I'm a faithful reader, but very sporadic contributor to this list (mostly
because there's rarely enough time to quickly read through everything; I'd
contribute more if I could but find the time). In any case, I think my last
contributions were before you joined here, so I thought I'd put in the little
intro. Also, we met at Ed Wingate's Teslathon last summer, but who's gonna
remember that far back?
Anyway, I thought I'd put in a really minor addition to your comments on
the subject. They're excellent, but they also can be read in two ways;
only one of which is correct. I'm sure you had the right one in mind when
you wrote your note, but this may clear up any confusion among some who
read it.
While a sphere, or any shape for that matter has capacitance, it does not
require "the rest of the matter in the universe" in order for that
capacitance to exist. In any first semester fields text, the capacitance of
an isolated sphere is the first thing derived when they get to the subject of
capacitance, because the math is so straightforeward. But in this derivation,
no extra matter in the universe is assumed; in fact the implicit assumption
is that there's absolutely no extra matter in existence. They usually say
that there're no other bodies close enough to influence it, but without
quantitatively defining what constitues "influence", they're really assuming
that there's nothing else there, or perhaps that any other matter is
infinitely far away. (Same difference, I guess.)

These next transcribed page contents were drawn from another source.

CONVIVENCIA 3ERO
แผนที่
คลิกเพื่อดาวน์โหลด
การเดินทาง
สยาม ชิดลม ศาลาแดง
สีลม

In any case, an arbitrary charge q on the body produces an electric field
which can be predicted. The electric field is integrated from the surface of
the sphere to a point infinitely far away, giving the potential (voltage)

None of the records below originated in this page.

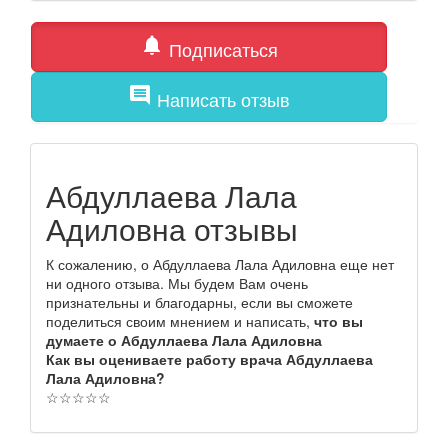
notifications
Подписаться
comment
Написать отзыв
Абдуллаева Лала
Адиловна отзывы
К сожалению, о Абдуллаева Лала Адиловна еще нет
ни одного отзыва. Мы будем Вам очень
признательны и благодарны, если вы сможете
поделиться своим мнением и написать,
что вы
думаете о Абдуллаева Лала Адиловна
Как вы оцениваете работу врача Абдуллаева
Лала Адиловна?
☆
☆
☆
☆
☆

between the sphere and that point, and then the familiar old C = q/V is
applied to get the capacitance between the sphere and the point infinitely
far away. This is the equation we tend to (ab)use for a spherical capacitor.
Now, I don't expect that you implied that extra matter in the universe was
required to greate a capacitance on the isolated sphere, but a quick reading
of your note could give that impression. Since you immediately followed the
portion I quoted with a comment that the equation for the capacitance of a
sphere doesn't work perfectly in the Real World, I suspect you were referring
to the fact that additional matter in the vicinity will affect the value of
the sphere's capacitance, and the capacitance we measure won't match up to
that nice, idealized equation, becaue we've violated the assumptions that
made it so easy to derive.
Predicting the real capacitance in such a situation would take lots
more work that just might not be worth the effort. Using a computer
with decent number-crunching power along with the Method of Moments
should yield pretty accurate results, but if the idealized equation
is already within 20% of the actual as you seem to have measured,
there would seem to be better things to do with our time. Do the
equations for toroid capacitances come this close too?
Anyway, I thought I'd put in my two cent's worth. Hope that's okay.
Wes B.